We saved the train df and eval df as .csv files to save processing time in later training

In [None]:
df = get_data_from_page_list(url_list)
eval = get_data_from_page_list(eval_url)
df.to_csv('./data/train.csv', index=False)
eval.to_csv('./data/eval.csv', index=False)

### Model Training

In [27]:
import torch
import pandas as pd
from transformers import AutoTokenizer, AutoModelForSequenceClassification, TrainingArguments, Trainer
from datasets import Dataset
import evaluate
import numpy as np

def load_data(path, name):
    df = pd.read_csv(path)  
    df = df.rename(columns={'review': 'text', 'overall rating': 'label'})
    dataset = Dataset.from_pandas(df, split=name)
    return dataset

def forward_pass(sentence):
    inputs = tokenizer(sentence, return_tensors="pt")
    inputs = inputs.to(device)
    with torch.no_grad():
        logits = model(**inputs).logits

    predicted_class_id = logits.argmax().item()
    pred = model.config.id2label[predicted_class_id]
    return predicted_class_id, pred

def get_review_classification(df):
    df['prediction'] = ''
    for idx, review in df['review'].iteritems():
        pred = forward_pass(review)
        df.loc[idx, 'prediction'] = pred
    return df

def preprocess_function(examples):
    return tokenizer(examples["text"], padding='max_length', truncation=True)

def compute_metrics(eval_pred):
    metric = evaluate.load('accuracy')
    logits, labels = eval_pred
    predictions = np.argmax(logits, axis=-1)
    return metric.compute(predictions=predictions, references=labels)
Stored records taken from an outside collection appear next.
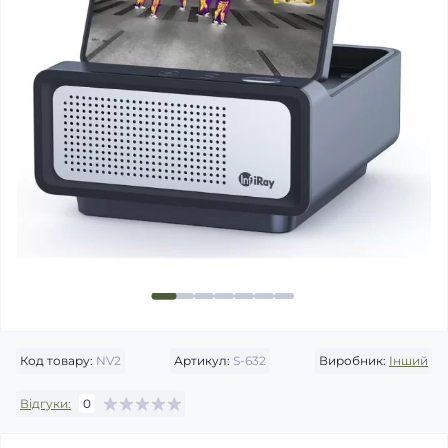
Код товару:
NV2
Артикул:
S-632
Виробник:
Інший
Відгуки:
0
if __name__ == '__main__':

    # pd.set_option('display.max_rows', None)
    device = torch.device('cuda' if torch.cuda.is_available() else 'cpu')

    tokenizer = AutoTokenizer.from_pretrained("LiYuan/amazon-review-sentiment-analysis")
    model = AutoModelForSequenceClassification.from_pretrained("LiYuan/amazon-review-sentiment-analysis")
    model = model.to(device)
    
    train_path = '/path to/data/train.csv'
    eval_path = '/path to/data/eval.csv'
    checkpoints_path = '/path to/checkpoints'

    train_dataset = load_data(train_path, name='train')
    eval_dataset = load_data(eval_path, name='eval')
    train_dataset = train_dataset.map(preprocess_function, batched=True)
    eval_dataset = eval_dataset.map(preprocess_function, batched=True)

    training_args = TrainingArguments(
        output_dir=checkpoints_path,
        evaluation_strategy = "epoch",
        save_strategy = "epoch",
        learning_rate=2e-5,
        per_device_train_batch_size=4,
        per_device_eval_batch_size=4,
        num_train_epochs=2,
        weight_decay=0.01,
        load_best_model_at_end=True,
        metric_for_best_model='accuracy'
    )

    trainer = Trainer(
        model=model,
        args=training_args,
        train_dataset=train_dataset,
        eval_dataset=eval_dataset,
        compute_metrics=compute_metrics,
    )

    trainer.train()

Map:   0%|          | 0/13443 [00:00<?, ? examples/s]

Map:   0%|          | 0/1725 [00:00<?, ? examples/s]

Epoch,Training Loss,Validation Loss,Accuracy
1,0.7648,0.819088,0.685797
2,0.6385,0.889767,0.693913